There may be a medical reason why you struggle to recognise people's faces - face blindness.

face blindness

It can be very embarrassing – you meet someone who clearly knows you, but you have no idea who they are. It could be due to a simple memory lapse or it may be the result of a brain disorder that affects one in every 50 people. Face blindness – or prosopagnosia, to give it its proper medical name – is a condition in which sufferers are unable to recognise the faces of other people.

Famous people with face blindness include actor Brad Pitt, who told Esquire magazine that people’s faces start fading from his memory as quickly as he ends a conversation with them, and if he meets them again, he won’t recall who they are.

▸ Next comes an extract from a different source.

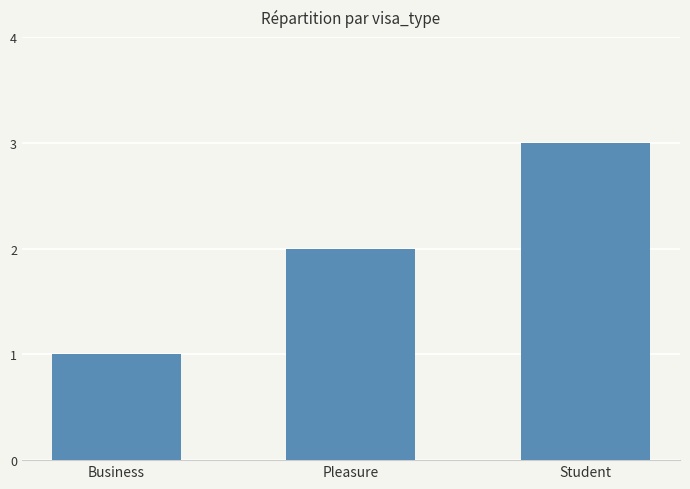

True or false: the data shows 1 at Business.

True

“So many people hate me because they think I am disrespecting them,” he said, adding that they think he’s conceited or egotistical. “But it’s a mystery to me.”

 Brad has previously spoken of getting tested for the disorder. "I can't grasp a face," he claimed.
Brad has previously spoken of getting tested for the disorder. "I can't grasp a face," he claimed.

Sound familiar? Here’s what you need to know:

  • It’s not known what causes face blindness. All that is understood is that the brain does not seem to be able to switch on its facial recognition abilities.
  • It can result from a stroke, traumatic brain injury or a degenerative disease of the brain.
  • Some people seem to have been born with it. One theory is it could be due to an abnormality in the part of the brain that coordinates the systems controlling facial perception and memory.
  • Researchers have discovered that people born with cataracts struggle to identify faces in later life, even if their cataracts were successfully removed when they were eight weeks old.
  • Congential prosopagnosia appears to run in families, suggesting it may be due to a genetic mutation.
  • It’s thought face blindness may be present in some children with autism and Asperger’s syndrome, and may contribute to their problems socialising.
  • There is no treatment, but sometimes people who have face blindness as the result of a stroke or brain trauma can be retrained to recognise people by using other clues.
  • People can suffer from face blindness to varying degrees. While some struggle to remember somebody they once met, others can fail to recognise family members and people they see all the time.
  • Some people with severe face blindness are unable to recognise themselves in the mirror.
  • Face blindness can be a problem for young children as they may willingly approachstrangers, believing they must know them.
  • Face blindness can be socially crippling. People with it may be withdrawn in social situations or avoid them all together.
  • Often people try to compensate by using other ways of recognising others – for example, by recalling unique physical attributes, like an unusual hairstyle or mole, or traits like a distinctive laugh.
  • Some sufferers have described face blindness as being like trying to recognise people by their hands alone.